## [ЧТО НУЖНО СДЕЛАТЬ]
Перепечатайте все строки ниже слово в слово, ничего не меняя. Картинки в ответ не включайте.

## [СТРОКИ ДЛЯ ОБРАБОТКИ]

═══

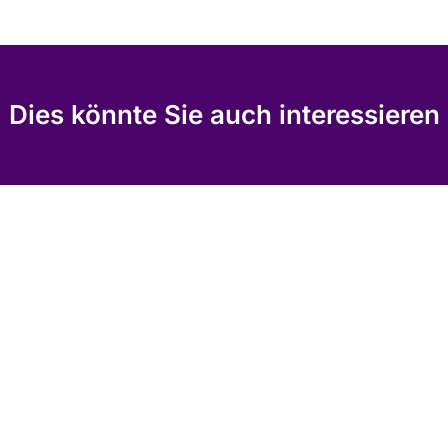
Dies könnte Sie auch interessieren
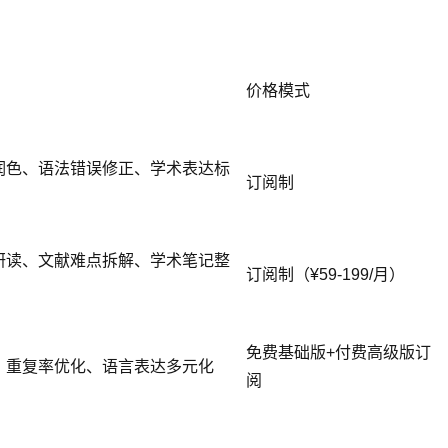
价格模式
润色、语法错误修正、学术表达标
订阅制
研读、文献难点拆解、学术笔记整
订阅制（¥59-199/月）
免费基础版+付费高级版订
、重复率优化、语言表达多元化
阅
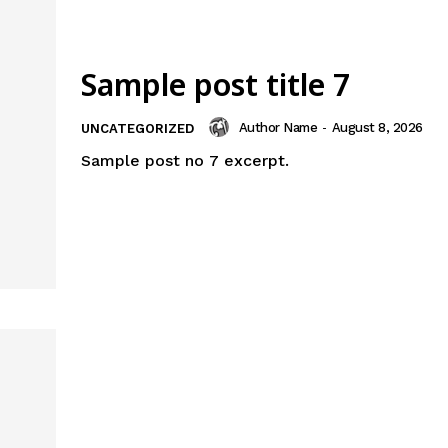
Sample post title 7
Author Name
-
August 8, 2026
UNCATEGORIZED
Sample post no 7 excerpt.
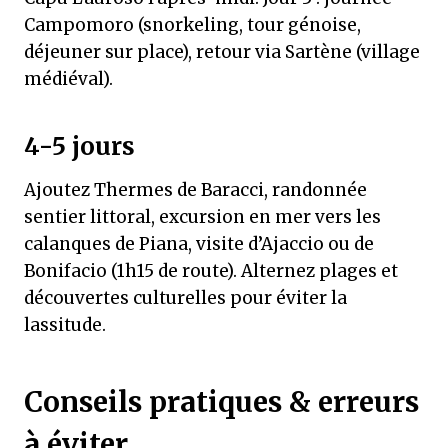
Campomoro (snorkeling, tour génoise,
déjeuner sur place), retour via Sartène (village
médiéval).
4-5 jours
Ajoutez Thermes de Baracci, randonnée
sentier littoral, excursion en mer vers les
calanques de Piana, visite d’Ajaccio ou de
Bonifacio (1h15 de route). Alternez plages et
découvertes culturelles pour éviter la
lassitude.
Conseils pratiques & erreurs
à éviter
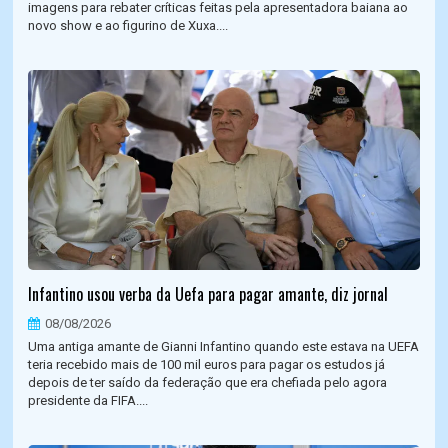
imagens para rebater críticas feitas pela apresentadora baiana ao
novo show e ao figurino de Xuxa....
Infantino usou verba da Uefa para pagar amante, diz jornal
08/08/2026
Uma antiga amante de Gianni Infantino quando este estava na UEFA
teria recebido mais de 100 mil euros para pagar os estudos já
depois de ter saído da federação que era chefiada pelo agora
presidente da FIFA....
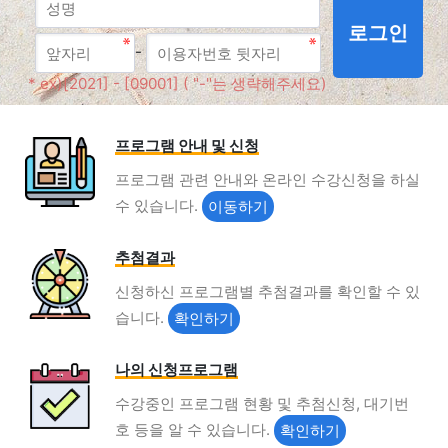
로그인
-
* ex)[2021] - [09001] ( "-"는 생략해주세요)
프로그램 안내 및 신청
프로그램 관련 안내와 온라인 수강신청을 하실
수 있습니다.
추첨결과
신청하신 프로그램별 추첨결과를 확인할 수 있
습니다.
나의 신청프로그램
수강중인 프로그램 현황 및 추첨신청, 대기번
호 등을 알 수 있습니다.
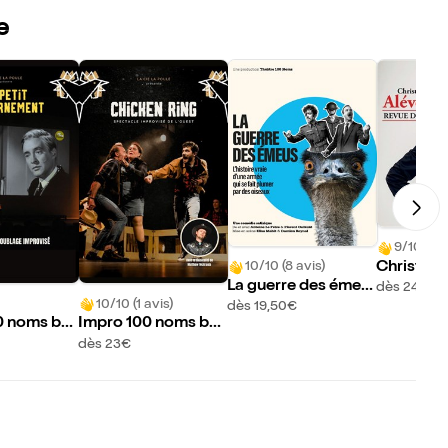
e
9/10 (57 
Christop
10/10 (8 avis)
e dans Re
La guerre des émeu
dès 24€
sse
10/10 (1 avis)
s
dès 19,50€
0 noms by
Impro 100 noms by
 Le Petit D
La Poule : Chicken R
dès 23€
ent
ing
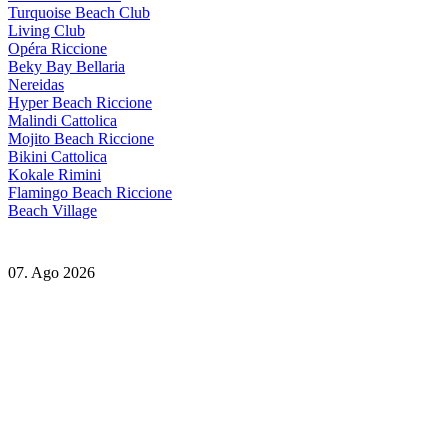
Turquoise Beach Club
Living Club
Opéra Riccione
Beky Bay Bellaria
Nereidas
Hyper Beach Riccione
Malindi Cattolica
Mojito Beach Riccione
Bikini Cattolica
Kokale Rimini
Flamingo Beach Riccione
Beach Village
07. Ago 2026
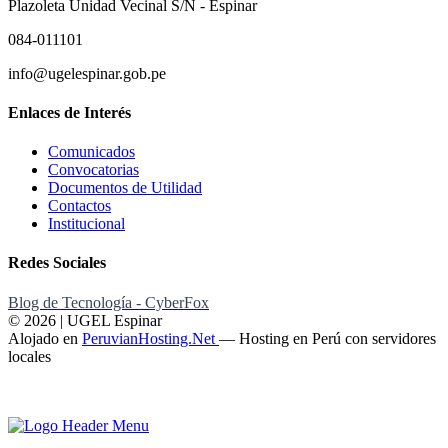
Plazoleta Unidad Vecinal S/N - Espinar
084-011101
info@ugelespinar.gob.pe
Enlaces de Interés
Comunicados
Convocatorias
Documentos de Utilidad
Contactos
Institucional
Redes Sociales
Blog de Tecnología - CyberFox
© 2026 | UGEL Espinar
Alojado en
PeruvianHosting.Net
—
Hosting en Perú con servidores
locales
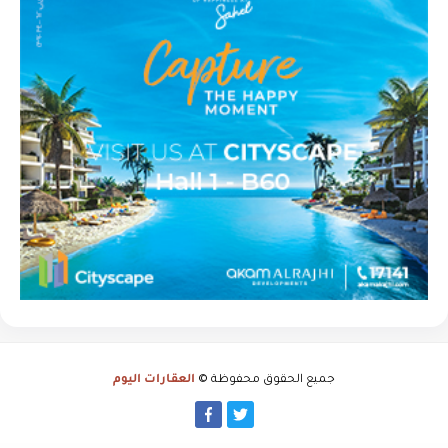
جميع الحقوق محفوظة ©
العقارات اليوم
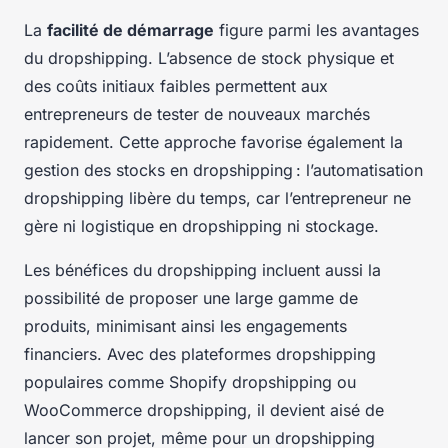
La
facilité de démarrage
figure parmi les avantages
du dropshipping. L’absence de stock physique et
des coûts initiaux faibles permettent aux
entrepreneurs de tester de nouveaux marchés
rapidement. Cette approche favorise également la
gestion des stocks en dropshipping : l’automatisation
dropshipping libère du temps, car l’entrepreneur ne
gère ni logistique en dropshipping ni stockage.
Les bénéfices du dropshipping incluent aussi la
possibilité de proposer une large gamme de
produits, minimisant ainsi les engagements
financiers. Avec des plateformes dropshipping
populaires comme Shopify dropshipping ou
WooCommerce dropshipping, il devient aisé de
lancer son projet, même pour un dropshipping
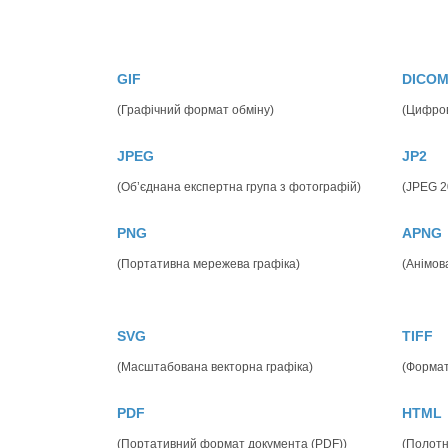
GIF
DICO
(Графічний формат обміну)
(Цифров
JPEG
JP2
(Об’єднана експертна група з фотографій)
(JPEG 2
PNG
APNG
(Портативна мережева графіка)
(Анімов
SVG
TIFF
(Масштабована векторна графіка)
(Формат
PDF
HTML
(Портативний формат документа (PDF))
(Полот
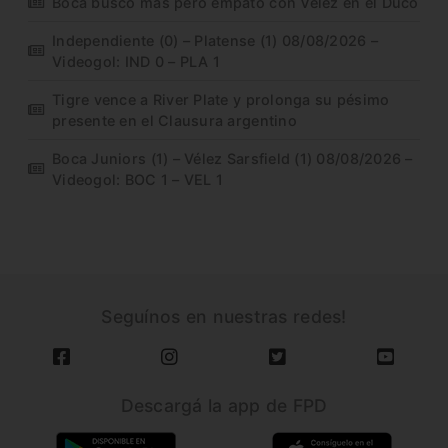
Boca buscó más pero empató con Vélez en el Ducó
Independiente (0) – Platense (1) 08/08/2026 –
Videogol: IND 0 – PLA 1
Tigre vence a River Plate y prolonga su pésimo
presente en el Clausura argentino
Boca Juniors (1) – Vélez Sarsfield (1) 08/08/2026 –
Videogol: BOC 1 – VEL 1
Seguínos en nuestras redes!
Descargá la app de FPD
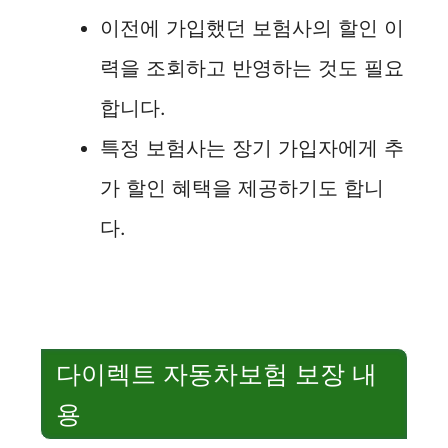
이전에 가입했던 보험사의 할인 이
력을 조회하고 반영하는 것도 필요
합니다.
특정 보험사는 장기 가입자에게 추
가 할인 혜택을 제공하기도 합니
다.
다이렉트 자동차보험 보장 내
용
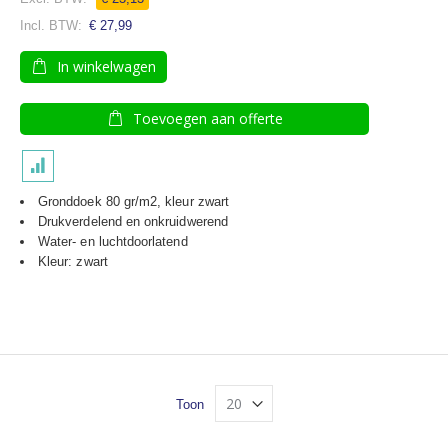
€ 27,99
In winkelwagen
Toevoegen aan offerte
Gronddoek 80 gr/m2, kleur zwart
Drukverdelend en onkruidwerend
Water- en luchtdoorlatend
Kleur: zwart
Toon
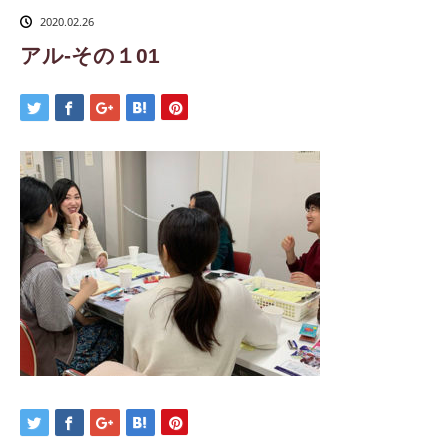
2020.02.26
アル-その１01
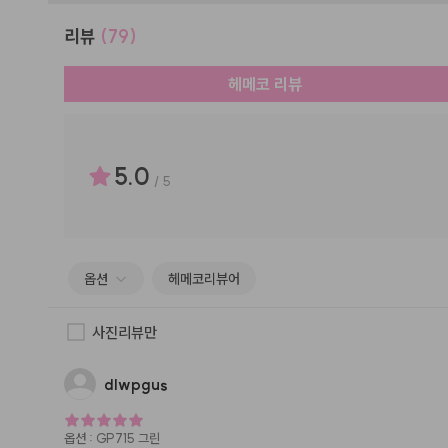
리뷰
(79)
헤메코 리뷰
5.0
/
5
옵션
헤메코리뷰어
사진리뷰만
dlwpgus
옵션
:
GP715 그린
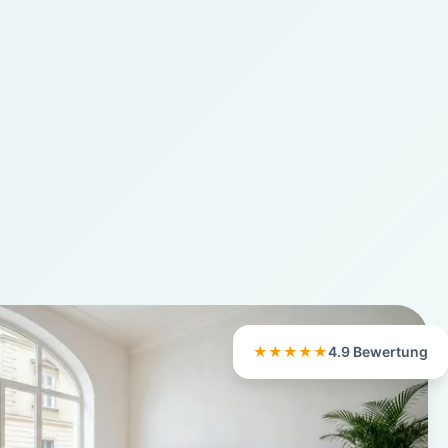
★★★★★
4.9 Bewertung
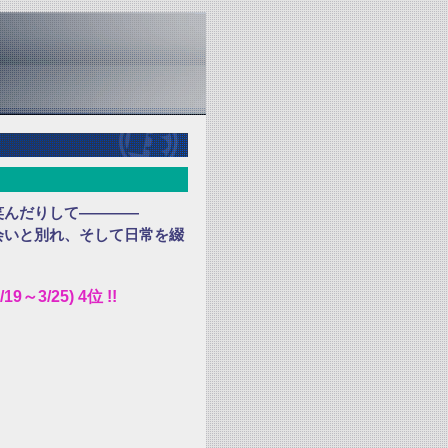
笑んだりして――――
会いと別れ、そして日常を綴
3/25) 4位 !!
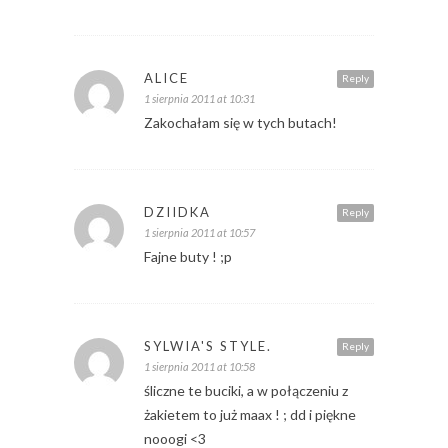
ALICE
Reply
1 sierpnia 2011 at 10:31
Zakochałam się w tych butach!
DZIIDKA
Reply
1 sierpnia 2011 at 10:57
Fajne buty ! ;p
SYLWIA'S STYLE.
Reply
1 sierpnia 2011 at 10:58
śliczne te buciki, a w połączeniu z
żakietem to już maax ! ; dd i piękne
nooogi <3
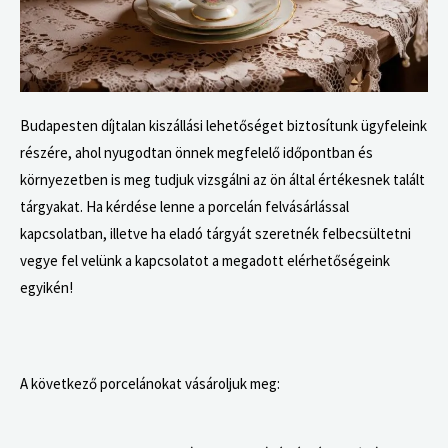
Budapesten díjtalan kiszállási lehetőséget biztosítunk ügyfeleink
részére, ahol nyugodtan önnek megfelelő időpontban és
környezetben is meg tudjuk vizsgálni az ön által értékesnek talált
tárgyakat.
Ha kérdése lenne a porcelán felvásárlással
kapcsolatban, illetve ha eladó tárgyát szeretnék felbecsültetni
vegye fel velünk a kapcsolatot a megadott elérhetőségeink
egyikén!
A következő porcelánokat vásároljuk meg:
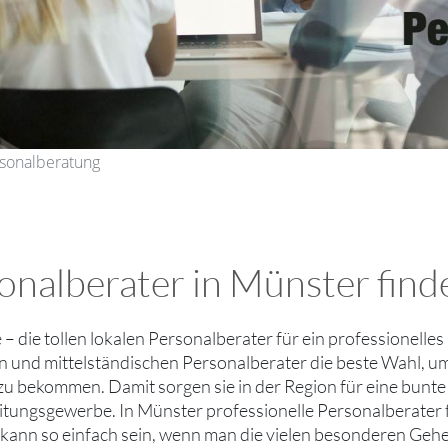
rsonalberatung
onalberater in Münster find
ie – die tollen lokalen Personalberater für ein professionell
en und mittelständischen Personalberater die beste Wahl, um
u bekommen. Damit sorgen sie in der Region für eine bunte 
itungsgewerbe. In Münster professionelle Personalberater f
 kann so einfach sein, wenn man die vielen besonderen Gehe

═══

## [РЕЗУЛЬТАТ УПРАЖНЕНИЯ]
Dies könnte Sie auch interessieren
价格模式
润色、语法错误修正、学术表达标
订阅制
研读、文献难点拆解、学术笔记整
订阅制（¥59-199/月）
免费基础版+付费高级版订
、重复率优化、语言表达多元化
阅
Sample post title 7
Author Name
-
August 8, 2026
UNCATEGORIZED
Sample post no 7 excerpt.
Campomoro (snorkeling, tour génoise,
déjeuner sur place), retour via Sartène (village
médiéval).
4-5 jours
Ajoutez Thermes de Baracci, randonnée
sentier littoral, excursion en mer vers les
calanques de Piana, visite d’Ajaccio ou de
Bonifacio (1h15 de route). Alternez plages et
découvertes culturelles pour éviter la
lassitude.
Conseils pratiques & erreurs
à éviter
imagens para rebater críticas feitas pela apresentadora baiana ao
novo show e ao figurino de Xuxa....
Infantino usou verba da Uefa para pagar amante, diz jornal
08/08/2026
Uma antiga amante de Gianni Infantino quando este estava na UEFA
teria recebido mais de 100 mil euros para pagar os estudos já
depois de ter saído da federação que era chefiada pelo agora
presidente da FIFA....
로그인
-
* ex)[2021] - [09001] ( "-"는 생략해주세요)
프로그램 안내 및 신청
프로그램 관련 안내와 온라인 수강신청을 하실
수 있습니다.
추첨결과
신청하신 프로그램별 추첨결과를 확인할 수 있
습니다.
나의 신청프로그램
수강중인 프로그램 현황 및 추첨신청, 대기번
호 등을 알 수 있습니다.
e
9/10 (57 
Christop
10/10 (8 avis)
e dans Re
La guerre des émeu
dès 24€
sse
10/10 (1 avis)
s
dès 19,50€
0 noms by
Impro 100 noms by
 Le Petit D
La Poule : Chicken R
dès 23€
ent
ing
Turquoise Beach Club
Living Club
Opéra Riccione
Beky Bay Bellaria
Nereidas
Hyper Beach Riccione
Malindi Cattolica
Mojito Beach Riccione
Bikini Cattolica
Kokale Rimini
Flamingo Beach Riccione
Beach Village
07. Ago 2026
Plazoleta Unidad Vecinal S/N - Espinar
084-011101
info@ugelespinar.gob.pe
Enlaces de Interés
Comunicados
Convocatorias
Documentos de Utilidad
Contactos
Institucional
Redes Sociales
Blog de Tecnología - CyberFox
© 2026 | UGEL Espinar
Alojado en
PeruvianHosting.Net
—
Hosting en Perú con servidores
locales
جميع الحقوق محفوظة ©
العقارات اليوم
La
facilité de démarrage
figure parmi les avantages
du dropshipping. L’absence de stock physique et
des coûts initiaux faibles permettent aux
entrepreneurs de tester de nouveaux marchés
rapidement. Cette approche favorise également la
gestion des stocks en dropshipping : l’automatisation
dropshipping libère du temps, car l’entrepreneur ne
gère ni logistique en dropshipping ni stockage.
Les bénéfices du dropshipping incluent aussi la
possibilité de proposer une large gamme de
produits, minimisant ainsi les engagements
financiers. Avec des plateformes dropshipping
populaires comme Shopify dropshipping ou
WooCommerce dropshipping, il devient aisé de
lancer son projet, même pour un dropshipping
GIF
DICO
(Графічний формат обміну)
(Цифров
JPEG
JP2
(Об’єднана експертна група з фотографій)
(JPEG 2
PNG
APNG
(Портативна мережева графіка)
(Анімов
SVG
TIFF
(Масштабована векторна графіка)
(Формат
PDF
HTML
(Портативний формат документа (PDF))
(Полот
Boca buscó más pero empató con Vélez en el Ducó
Independiente (0) – Platense (1) 08/08/2026 –
Videogol: IND 0 – PLA 1
Tigre vence a River Plate y prolonga su pésimo
presente en el Clausura argentino
Boca Juniors (1) – Vélez Sarsfield (1) 08/08/2026 –
Videogol: BOC 1 – VEL 1
Seguínos en nuestras redes!
Descargá la app de FPD
이전에 가입했던 보험사의 할인 이
력을 조회하고 반영하는 것도 필요
합니다.
특정 보험사는 장기 가입자에게 추
가 할인 혜택을 제공하기도 합니
다.
다이렉트 자동차보험 보장 내
용
€ 27,99
In winkelwagen
Toevoegen aan offerte
Gronddoek 80 gr/m2, kleur zwart
Drukverdelend en onkruidwerend
Water- en luchtdoorlatend
Kleur: zwart
Toon
2020.02.26
アル-その１01
리뷰
(79)
헤메코 리뷰
5.0
/
5
옵션
헤메코리뷰어
사진리뷰만
dlwpgus
옵션
:
GP715 그린
★★★★★
4.9 Bewertung
笑んだりして――――
会いと別れ、そして日常を綴
3/25) 4位 !!
ALICE
Reply
1 sierpnia 2011 at 10:31
Zakochałam się w tych butach!
DZIIDKA
Reply
1 sierpnia 2011 at 10:57
Fajne buty ! ;p
SYLWIA'S STYLE.
Reply
1 sierpnia 2011 at 10:58
śliczne te buciki, a w połączeniu z
żakietem to już maax ! ; dd i piękne
nooogi <3
Budapesten díjtalan kiszállási lehetőséget biztosítunk ügyfeleink
részére, ahol nyugodtan önnek megfelelő időpontban és
környezetben is meg tudjuk vizsgálni az ön által értékesnek talált
tárgyakat.
Ha kérdése lenne a porcelán felvásárlással
kapcsolatban, illetve ha eladó tárgyát szeretnék felbecsültetni
vegye fel velünk a kapcsolatot a megadott elérhetőségeink
egyikén!
A következő porcelánokat vásároljuk meg:
rsonalberatung
onalberater in Münster find
ie – die tollen lokalen Personalberater für ein professionell
en und mittelständischen Personalberater die beste Wahl, um
u bekommen. Damit sorgen sie in der Region für eine bunte 
itungsgewerbe. In Münster professionelle Personalberater f
 kann so einfach sein, wenn man die vielen besonderen Gehe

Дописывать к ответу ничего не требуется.